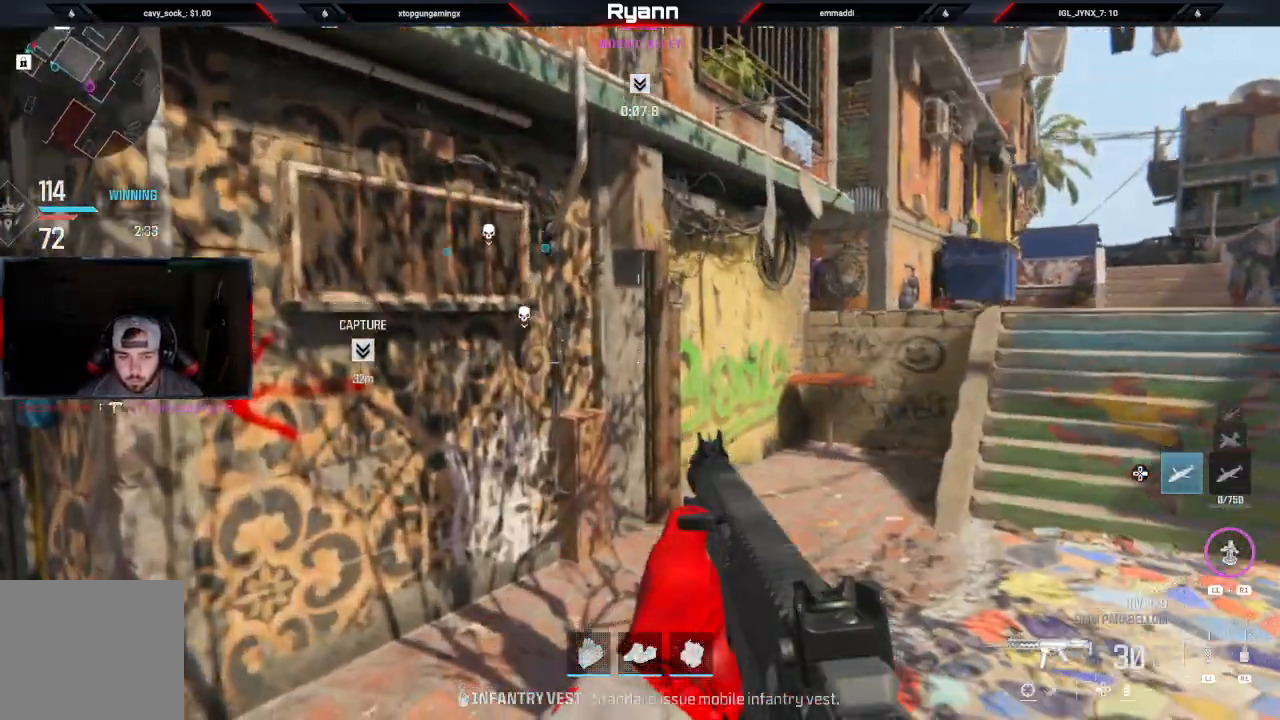
{"dt_ms": 500, "buttons": [], "left_stick": "up", "right_stick": "down-right", "events": [[50, "right_stick", "left"], [167, "right_stick", "right"], [300, "right_stick", "down-right"], [350, "CIRCLE", "down"], [500, "CIRCLE", "up"]]}
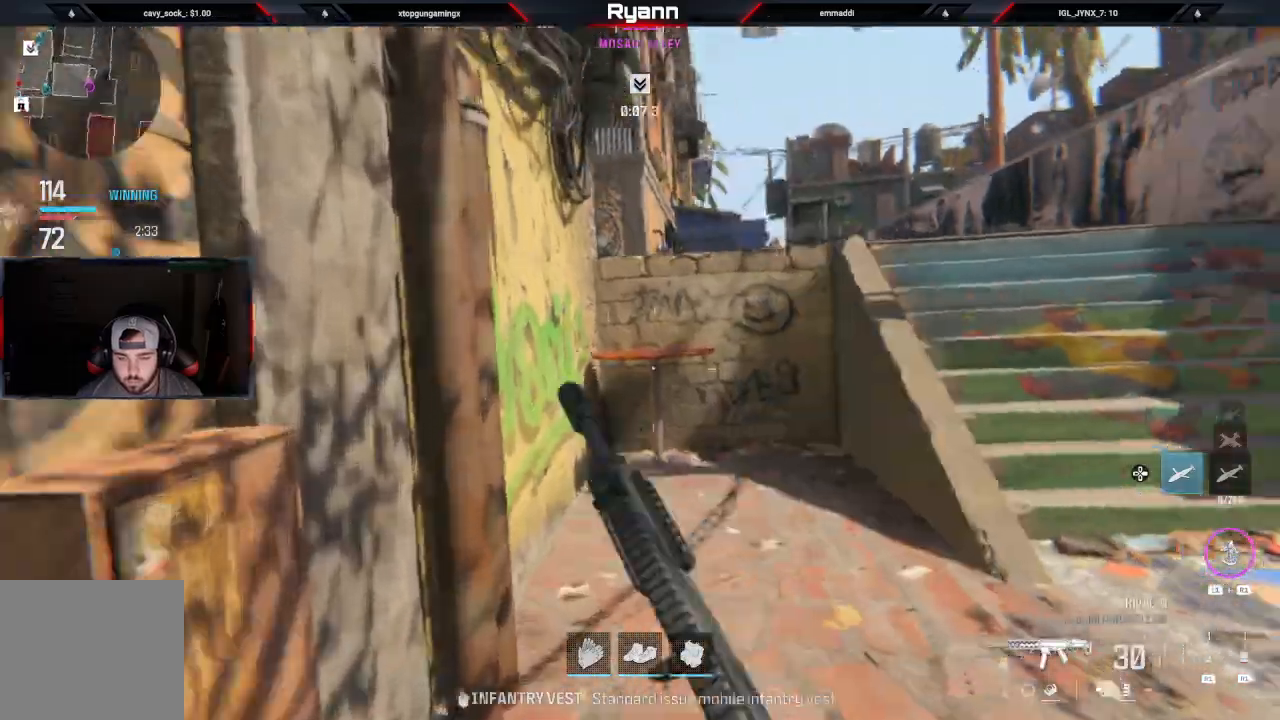
{"dt_ms": 1000, "buttons": ["L3"], "left_stick": "up", "right_stick": "center"}
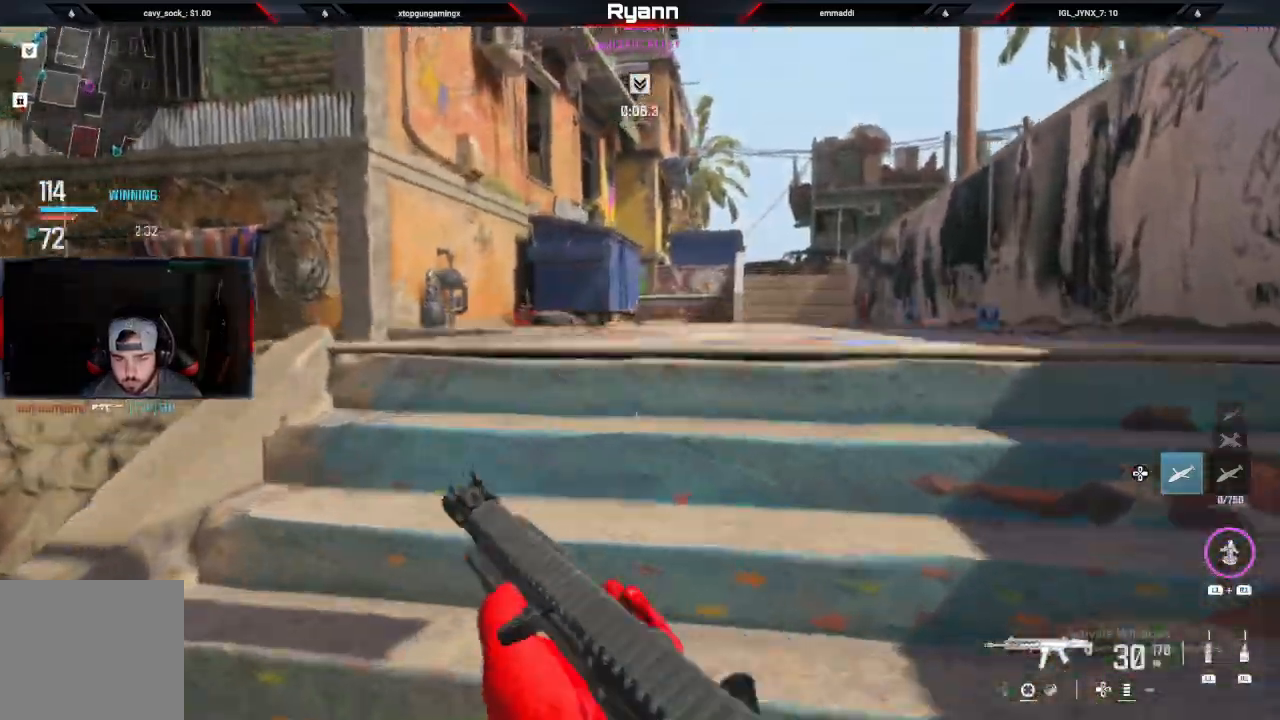
{"dt_ms": 500, "buttons": [], "left_stick": "up-right", "right_stick": "left", "events": [[17, "L3", "up"], [117, "right_stick", "left"], [467, "left_stick", "up-right"]]}
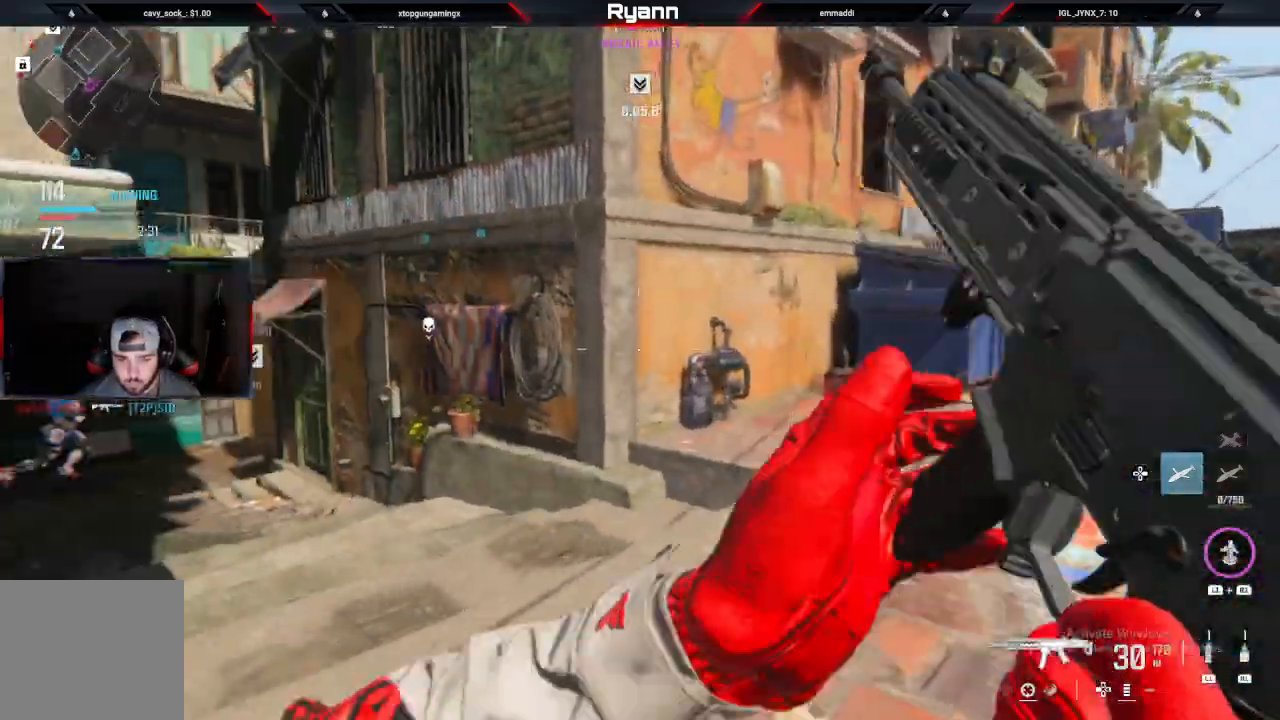
{"dt_ms": 500, "buttons": ["R1"], "left_stick": "right", "right_stick": "center", "events": [[83, "L2", "down"], [267, "left_stick", "right"], [317, "R1", "down"], [350, "L2", "up"], [500, "right_stick", "center"]]}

▶ [THE TASK]
Copy out the material above in full and exactly; its pictures are not to appear.

▶ [ANSWER BOX]
{"dt_ms": 500, "buttons": [], "left_stick": "up", "right_stick": "down-right", "events": [[50, "right_stick", "left"], [167, "right_stick", "right"], [300, "right_stick", "down-right"], [350, "CIRCLE", "down"], [500, "CIRCLE", "up"]]}
{"dt_ms": 1000, "buttons": ["L3"], "left_stick": "up", "right_stick": "center"}
{"dt_ms": 500, "buttons": [], "left_stick": "up-right", "right_stick": "left", "events": [[17, "L3", "up"], [117, "right_stick", "left"], [467, "left_stick", "up-right"]]}
{"dt_ms": 500, "buttons": ["R1"], "left_stick": "right", "right_stick": "center", "events": [[83, "L2", "down"], [267, "left_stick", "right"], [317, "R1", "down"], [350, "L2", "up"], [500, "right_stick", "center"]]}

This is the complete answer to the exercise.